Records for the task:
^^^^^^^^

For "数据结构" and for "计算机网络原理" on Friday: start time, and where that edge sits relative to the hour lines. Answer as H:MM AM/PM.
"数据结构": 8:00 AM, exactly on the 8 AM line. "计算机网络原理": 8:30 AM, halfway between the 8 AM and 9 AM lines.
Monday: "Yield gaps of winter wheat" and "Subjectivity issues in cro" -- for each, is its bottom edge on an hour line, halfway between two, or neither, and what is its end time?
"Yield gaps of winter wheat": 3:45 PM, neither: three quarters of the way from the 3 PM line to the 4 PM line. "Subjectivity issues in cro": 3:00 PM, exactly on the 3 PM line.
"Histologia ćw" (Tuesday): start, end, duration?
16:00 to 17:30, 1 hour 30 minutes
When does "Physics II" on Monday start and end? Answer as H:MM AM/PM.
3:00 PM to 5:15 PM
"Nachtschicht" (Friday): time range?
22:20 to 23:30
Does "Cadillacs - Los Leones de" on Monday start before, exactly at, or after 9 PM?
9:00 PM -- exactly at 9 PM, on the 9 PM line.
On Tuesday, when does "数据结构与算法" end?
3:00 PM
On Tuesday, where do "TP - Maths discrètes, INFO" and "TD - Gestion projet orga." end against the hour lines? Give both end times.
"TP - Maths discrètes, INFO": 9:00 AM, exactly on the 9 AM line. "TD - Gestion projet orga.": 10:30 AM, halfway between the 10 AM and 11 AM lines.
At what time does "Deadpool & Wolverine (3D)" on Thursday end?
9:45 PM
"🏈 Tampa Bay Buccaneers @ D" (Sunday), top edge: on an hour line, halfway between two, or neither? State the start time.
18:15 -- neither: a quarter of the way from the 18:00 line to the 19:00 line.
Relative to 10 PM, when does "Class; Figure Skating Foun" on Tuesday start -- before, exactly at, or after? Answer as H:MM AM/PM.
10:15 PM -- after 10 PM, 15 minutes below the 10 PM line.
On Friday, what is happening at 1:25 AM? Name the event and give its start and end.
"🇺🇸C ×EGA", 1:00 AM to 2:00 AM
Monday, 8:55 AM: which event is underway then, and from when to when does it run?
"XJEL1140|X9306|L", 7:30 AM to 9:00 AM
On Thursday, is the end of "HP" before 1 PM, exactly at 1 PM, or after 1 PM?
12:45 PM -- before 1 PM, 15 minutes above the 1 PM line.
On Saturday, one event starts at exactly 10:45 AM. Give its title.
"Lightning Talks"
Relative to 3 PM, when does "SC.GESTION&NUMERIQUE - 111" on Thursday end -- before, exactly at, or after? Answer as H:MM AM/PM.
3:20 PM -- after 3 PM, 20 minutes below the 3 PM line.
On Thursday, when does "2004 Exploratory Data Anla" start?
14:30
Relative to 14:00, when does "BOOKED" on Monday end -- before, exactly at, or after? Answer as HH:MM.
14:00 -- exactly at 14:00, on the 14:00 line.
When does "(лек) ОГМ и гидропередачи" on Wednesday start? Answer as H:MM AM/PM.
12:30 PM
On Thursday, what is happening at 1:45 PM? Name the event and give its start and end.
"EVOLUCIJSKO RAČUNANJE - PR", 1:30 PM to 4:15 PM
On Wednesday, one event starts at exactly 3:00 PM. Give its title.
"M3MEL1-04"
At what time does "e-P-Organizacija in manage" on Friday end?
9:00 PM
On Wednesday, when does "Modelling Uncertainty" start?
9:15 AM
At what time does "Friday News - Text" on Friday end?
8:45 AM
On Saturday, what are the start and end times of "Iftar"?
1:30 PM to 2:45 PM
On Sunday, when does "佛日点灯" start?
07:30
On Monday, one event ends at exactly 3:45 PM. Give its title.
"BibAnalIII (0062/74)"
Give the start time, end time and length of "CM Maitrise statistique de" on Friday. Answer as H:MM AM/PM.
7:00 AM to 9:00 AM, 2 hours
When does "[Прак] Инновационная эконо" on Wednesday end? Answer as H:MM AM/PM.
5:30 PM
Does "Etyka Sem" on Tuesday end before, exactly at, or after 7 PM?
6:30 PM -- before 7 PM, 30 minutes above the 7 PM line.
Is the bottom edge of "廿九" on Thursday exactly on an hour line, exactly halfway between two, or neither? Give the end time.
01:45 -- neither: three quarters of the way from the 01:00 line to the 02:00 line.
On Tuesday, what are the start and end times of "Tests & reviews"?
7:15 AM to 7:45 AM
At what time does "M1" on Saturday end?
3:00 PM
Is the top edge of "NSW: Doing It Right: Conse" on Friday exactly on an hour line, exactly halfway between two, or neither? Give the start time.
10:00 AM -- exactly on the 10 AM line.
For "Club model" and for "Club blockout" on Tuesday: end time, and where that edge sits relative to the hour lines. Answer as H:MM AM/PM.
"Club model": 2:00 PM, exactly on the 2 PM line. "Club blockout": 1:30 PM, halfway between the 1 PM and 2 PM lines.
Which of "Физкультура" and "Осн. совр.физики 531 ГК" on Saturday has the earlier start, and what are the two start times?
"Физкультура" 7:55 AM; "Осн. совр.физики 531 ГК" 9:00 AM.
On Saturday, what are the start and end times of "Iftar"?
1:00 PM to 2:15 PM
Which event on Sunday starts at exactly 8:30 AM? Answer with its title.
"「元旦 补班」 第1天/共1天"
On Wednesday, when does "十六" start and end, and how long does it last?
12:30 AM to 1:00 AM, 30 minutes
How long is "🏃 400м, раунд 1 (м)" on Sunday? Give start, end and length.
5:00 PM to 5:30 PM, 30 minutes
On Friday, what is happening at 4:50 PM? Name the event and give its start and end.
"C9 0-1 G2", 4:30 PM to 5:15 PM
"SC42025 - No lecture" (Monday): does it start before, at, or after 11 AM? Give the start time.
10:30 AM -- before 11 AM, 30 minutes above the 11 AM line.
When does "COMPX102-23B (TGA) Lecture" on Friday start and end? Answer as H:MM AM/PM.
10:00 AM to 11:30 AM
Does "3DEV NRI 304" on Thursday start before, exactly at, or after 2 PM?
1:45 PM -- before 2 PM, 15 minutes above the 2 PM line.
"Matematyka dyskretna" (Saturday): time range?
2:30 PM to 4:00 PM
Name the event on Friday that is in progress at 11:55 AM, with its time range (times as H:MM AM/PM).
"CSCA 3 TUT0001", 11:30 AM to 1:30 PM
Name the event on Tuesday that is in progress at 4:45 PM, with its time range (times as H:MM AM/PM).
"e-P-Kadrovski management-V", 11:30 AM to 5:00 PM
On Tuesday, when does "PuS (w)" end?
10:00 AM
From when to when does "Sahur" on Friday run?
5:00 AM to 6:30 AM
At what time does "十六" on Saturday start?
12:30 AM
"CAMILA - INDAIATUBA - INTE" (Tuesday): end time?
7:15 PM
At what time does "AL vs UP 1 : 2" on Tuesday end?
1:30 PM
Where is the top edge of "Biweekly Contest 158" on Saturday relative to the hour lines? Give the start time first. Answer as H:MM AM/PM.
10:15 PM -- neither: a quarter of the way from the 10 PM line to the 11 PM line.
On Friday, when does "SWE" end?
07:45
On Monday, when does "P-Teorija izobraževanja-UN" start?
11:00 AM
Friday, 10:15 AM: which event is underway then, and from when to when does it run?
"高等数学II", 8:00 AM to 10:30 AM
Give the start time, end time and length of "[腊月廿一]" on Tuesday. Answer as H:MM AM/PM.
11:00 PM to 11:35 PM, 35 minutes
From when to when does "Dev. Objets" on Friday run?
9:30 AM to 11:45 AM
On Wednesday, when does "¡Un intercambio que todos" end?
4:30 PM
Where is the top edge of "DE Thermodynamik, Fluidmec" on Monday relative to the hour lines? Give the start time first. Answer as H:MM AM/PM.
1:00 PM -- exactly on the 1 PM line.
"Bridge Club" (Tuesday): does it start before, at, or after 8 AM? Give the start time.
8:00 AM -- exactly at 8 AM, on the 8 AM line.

^^^^^^^^

Count the lines in the entries above that contain the word "Maths", treating uppercase and lowercase as different, and reply with only the number.

Finished task: 2